How can the GOP maintain this precarious juggling act in the future? How do the Coors's of the GOP maintain their credibility despite the inherent hypocrisies of their business practices? One possible outcome is revealed by Thomas Franks' observations of the recent sea change that has occurred in Kansas's political landscape, which could serve as a cautionary tale to those who, to some degree disingenuously, abuse the demagoguing of values in the political context. Franks, in his acclaimed book What's The Matter With Kansas? How Conservatives Won the Heart of America, reveals how hard it is to get the horses of social conservativism, once freed, back in the barn.

Nowhere in America has the political narrative of the disenfranchised and disempowered social conservatives battling the Goliath of liberal moral decay been used with more success than in the one time progressive state of Kansas. But something interesting happened along the way to the forum. In Kansas there developed, over time, a divide between moderate Republicans, who had historically dominated the state's political machine, and ultra-conservatives, the usurping new-comers to the scene. The moderates have a more socially liberal agenda in a relative sense. They tend to support abortion rights, are tolerant of homosexuality and are comfortable with teaching evolution in public schools. The ultra-conservatives have a religious right social agenda, which includes banning abortion, criminalizing homosexuality and banning the teaching of evolution in favor of creationism.

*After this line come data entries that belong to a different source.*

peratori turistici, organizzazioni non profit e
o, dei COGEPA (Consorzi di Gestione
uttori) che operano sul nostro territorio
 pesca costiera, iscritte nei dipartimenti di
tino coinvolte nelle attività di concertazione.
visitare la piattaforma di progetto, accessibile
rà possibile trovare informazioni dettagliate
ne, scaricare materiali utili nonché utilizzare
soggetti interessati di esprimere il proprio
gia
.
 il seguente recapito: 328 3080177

The irony is that the ultra-conservatives began to use the same demagoguery of values to undermine the moderate conservatives, even going as far as to attack them as liberals and elites. The results have been staggering, as moderates have fallen one after the other like dominoes to ultra-conservative candidates.

While the moderate Coors prevailed over the ultra-conservative Schaffer in Colorado this year, the handwriting is on the wall, which should give some in the Republican leadership a pause for concern. The GOP, when considering the political future of its party, should be careful when using the values issue to exploit the religious and moral sentiments of the population for political gain. Better stick to the strategy on display at the Republican National Convention, by putting forth social liberals and moderates like Giuliani, Pataki, Schwarzenegger, Bloomberg, Zell Miller and McCain, rather than the ultra-cons appealed to by the bold strategies of Karl Rove. That is an awfully big corporate suite made of glass from which to be casting stones, and chickens have a knack for coming home to roost.